October 22, 2021 - Parul Saini, Webmedy Team
The adoption of electronic health records (EHRs) in a healthcare environment is increasing rapidly around the world, yet the use of EHR data in clinical research has lagged.
Fast-forward to the present day, when countless digital technological advances, data warehouses, and hardware and software programs have made our jobs more repeatable, less erroneous, and faster. Yet, we still have not made significant progress on interoperability between disparate electronic systems such as routine, seamless, and secure data transfers from electronic health records (EHRs) to electronic data capture (EDC) systems.
According to a study, EHR optimization to support data interoperability could improve the value of pragmatic clinical research.
Clinical Research, carried out on humans (healthy or sick people), concentrates on improving knowledge of diagnosis, sickness, new treatments, and medical treatments to deliver quality care.
There are two types of Clinical Research:
They improve the knowledge of the disease and its evolution over time. They are carried out within the framework of the follow-up of the patients in the reference centers. They also contain natural history studies.
They provide scientific evidence of the efficacy and safety of a new drug, a new care device, or new management in the context of an illness. This is the necessary step for a new chemical to become a drug or a new medical device to be marketed.
Clinical research is essential to test the safety and efficacy of new treatments in any population but there are few challenges in conducting clinical research. Some of these challenges are:
We know how tightly regulated the healthcare and pharma industry is. Meeting compliance obligations is unsurprisingly among the top challenges getting in the way of timely and cost-effective clinical trial completion. According to a survey by ICON and pharma intelligence, about 43% of respondents named regulatory approval delays as the most common challenge.
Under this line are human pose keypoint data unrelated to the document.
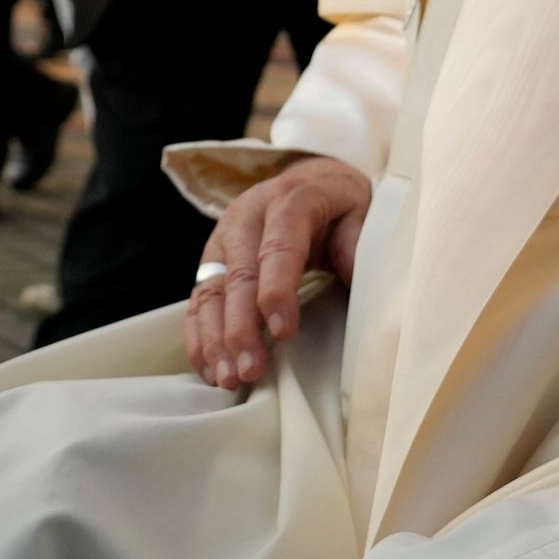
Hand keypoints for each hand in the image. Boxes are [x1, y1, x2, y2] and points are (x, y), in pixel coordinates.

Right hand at [183, 157, 370, 389]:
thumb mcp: (359, 212)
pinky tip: (206, 367)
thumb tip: (356, 281)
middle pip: (238, 275)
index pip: (278, 246)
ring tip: (226, 378)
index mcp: (288, 200)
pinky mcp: (212, 262)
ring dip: (215, 338)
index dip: (277, 289)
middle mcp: (246, 217)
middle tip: (250, 369)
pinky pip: (199, 300)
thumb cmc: (338, 206)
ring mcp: (223, 240)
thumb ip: (358, 244)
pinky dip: (199, 335)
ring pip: (211, 291)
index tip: (282, 332)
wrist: (309, 180)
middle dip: (241, 327)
Especially as trials move globally, they become increasingly constrained by their complexity. The need to coordinate between multiple sites, partners, and vendors is becoming exceedingly challenging. Even steps as fundamental as version control on consent form documentation can turn into major deviations from protocol - a regulatory disaster - if data isn't correctly stored and organized.
Recruiting and retaining enough participants to complete a trial is among the biggest sources of delays and trial failures. Site selection is a critical first step to patient recruitment, and some of the most important parameters for site selection are patient access, infrastructure, and suitability for the given treatment type.
Clinical trials have been growing increasingly complex for years. As the complexity, geographic diversity, and rate of change in trials increases, it becomes more difficult to make decisions and identify potential issues in real-time. Roles and responsibilities among staff members evolve quickly, and lack of visibility into data, as well as dealing with disparate data sources, makes it tough to respond quickly.
When trials are underway, ensuring that sites are well-monitored, and data is being accurately captured, is one of the most important priorities of trial management. Ensuring patient perseverance and completion of the clinical trial protocol requires active data analysis and monitoring to track compliance, including monitoring of endpoint data, deviations, and any adverse events.
Doing this manually, as many pharma companies still are, leads to difficulty updating information quickly and aggregating data from multiple sources and across different systems platforms. Lab results, imaging, and health records are difficult to integrate quickly, especially with site directors relying on manual spreadsheet methods. These trials should continue only if the potential benefit in continuing the research exceeds the public health risks (including that of coming to the hospital or research site, and its potential for exposure, if necessary), and if there is sufficient staff to conduct the trials without sacrificing the quality of clinical care.
While changes to study conduct may be necessary to enable the continuation or introduction of clinical trials, certain concerns with these potential changes must be addressed. By leveraging EHR data, the industry can transform how it conducts clinical research and delivers health care in the future.
Interest in using EHRs as an electronic data source (eSource) for traditional regulated randomized clinical trials has been ongoing for more than two decades. eSource is a research-based term that refers to source data in electronic format and includes the reuse of EHR data and a myriad of other electronic sources of data such as patient-reported outcomes, diaries, and wearable devices. EHR optimizations can enable organizations to respond nimbly to public health issues, deliver evidence-based treatments, and address patient-specific care.
Reflecting on the swivel chair interface that clinical research professionals face each day and the promise that interoperability holds for EHR and EDC systems, it stands to reason that countless manhours can be saved. Even where half of the clinical trial data is derived from EHR sources, this translates into the following potential incalculable savings:
It takes all of us to embrace the new laws and mandates for interoperability. Putting the framework of the standards into actionable success stories will continue to take time.